TRAVAIL DEMANDÉ: Citez mot pour mot le passage de la critique d'opéra ci-dessous, depuis « Les tempi sont » jusqu'à « surtout) du Balcon. » inclus.

TEXTE FOURNI:
_ _ _ _

Les tempi sont excellents et la direction précise et énergique, surtout pendant les deux premiers actes, les deux derniers étant un peu amollis. L'orchestre joue avec un ensemble parfait et ne couvre jamais les chanteurs. L'équilibre acoustique entre la fosse et le plateau est très étonnant, l'orchestre sonnant beaucoup moins fort qu'à l'Opéra Bastille et les chanteurs par contre beaucoup plus clairs et présents, même (ou surtout) du Balcon.
Marina Mescheriakova, déjà appréciée dans Le Démon au Châtelet la semaine passée, met pleinement en application la conception belcantiste de l'ouvrage, avec une très belle maîtrise technique et stylistique. Toutes ses voyelles ne sont certes pas absolument en ligne, en particulier certains [e], et certains aigus finaux sont un peu étranglés, un peu trop ouverts en "pavillon", manquant d'espace dans le haut du pharynx. Elle a pourtant la capacité technique de faire "flotter" davantage ces notes, en osant peut-être simplement plus de légèreté du point de vue de l'émission vocale et plus de détente des parois des résonateurs, mais avec un soutien du souffle mieux maintenu jusqu'à la fin de ses phrases.
Dimitri Kavrakos chante de manière grossie au début puis à nouveau lorsqu'il réapparaît, mais s'améliore ensuite. Il est dommage de ne pas arriver sur scène mieux chauffé pour chanter un rôle aussi court.

_ _ _ _

DONNÉES EXTRAITES:

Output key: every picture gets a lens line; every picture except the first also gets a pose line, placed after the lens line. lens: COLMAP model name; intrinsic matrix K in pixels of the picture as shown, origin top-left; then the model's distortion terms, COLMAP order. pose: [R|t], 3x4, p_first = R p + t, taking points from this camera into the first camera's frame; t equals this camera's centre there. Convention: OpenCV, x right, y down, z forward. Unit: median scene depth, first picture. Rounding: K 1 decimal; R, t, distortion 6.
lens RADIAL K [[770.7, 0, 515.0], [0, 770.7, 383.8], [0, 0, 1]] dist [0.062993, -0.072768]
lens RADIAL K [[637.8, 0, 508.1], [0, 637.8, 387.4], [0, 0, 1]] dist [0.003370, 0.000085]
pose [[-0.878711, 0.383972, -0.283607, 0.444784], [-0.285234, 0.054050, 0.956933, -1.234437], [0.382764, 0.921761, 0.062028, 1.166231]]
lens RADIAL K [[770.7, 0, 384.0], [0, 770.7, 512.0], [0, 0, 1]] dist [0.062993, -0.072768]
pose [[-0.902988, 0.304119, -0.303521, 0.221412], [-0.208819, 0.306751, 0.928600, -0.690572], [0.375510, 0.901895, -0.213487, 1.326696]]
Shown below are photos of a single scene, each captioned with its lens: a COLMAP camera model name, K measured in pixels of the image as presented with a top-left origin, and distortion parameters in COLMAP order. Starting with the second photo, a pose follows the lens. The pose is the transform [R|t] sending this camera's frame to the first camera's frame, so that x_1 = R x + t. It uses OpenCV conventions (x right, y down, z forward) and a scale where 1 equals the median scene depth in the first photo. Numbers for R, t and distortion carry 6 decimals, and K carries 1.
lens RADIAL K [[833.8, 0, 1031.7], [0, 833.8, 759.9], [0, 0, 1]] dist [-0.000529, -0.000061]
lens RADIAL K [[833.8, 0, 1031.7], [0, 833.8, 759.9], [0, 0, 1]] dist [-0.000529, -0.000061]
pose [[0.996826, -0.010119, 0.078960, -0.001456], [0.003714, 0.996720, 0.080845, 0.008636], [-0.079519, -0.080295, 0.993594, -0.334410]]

_ _ _ _

SOLUTION DU PROBLÈME:
Les tempi sont excellents et la direction précise et énergique, surtout pendant les deux premiers actes, les deux derniers étant un peu amollis. L'orchestre joue avec un ensemble parfait et ne couvre jamais les chanteurs. L'équilibre acoustique entre la fosse et le plateau est très étonnant, l'orchestre sonnant beaucoup moins fort qu'à l'Opéra Bastille et les chanteurs par contre beaucoup plus clairs et présents, même (ou surtout) du Balcon.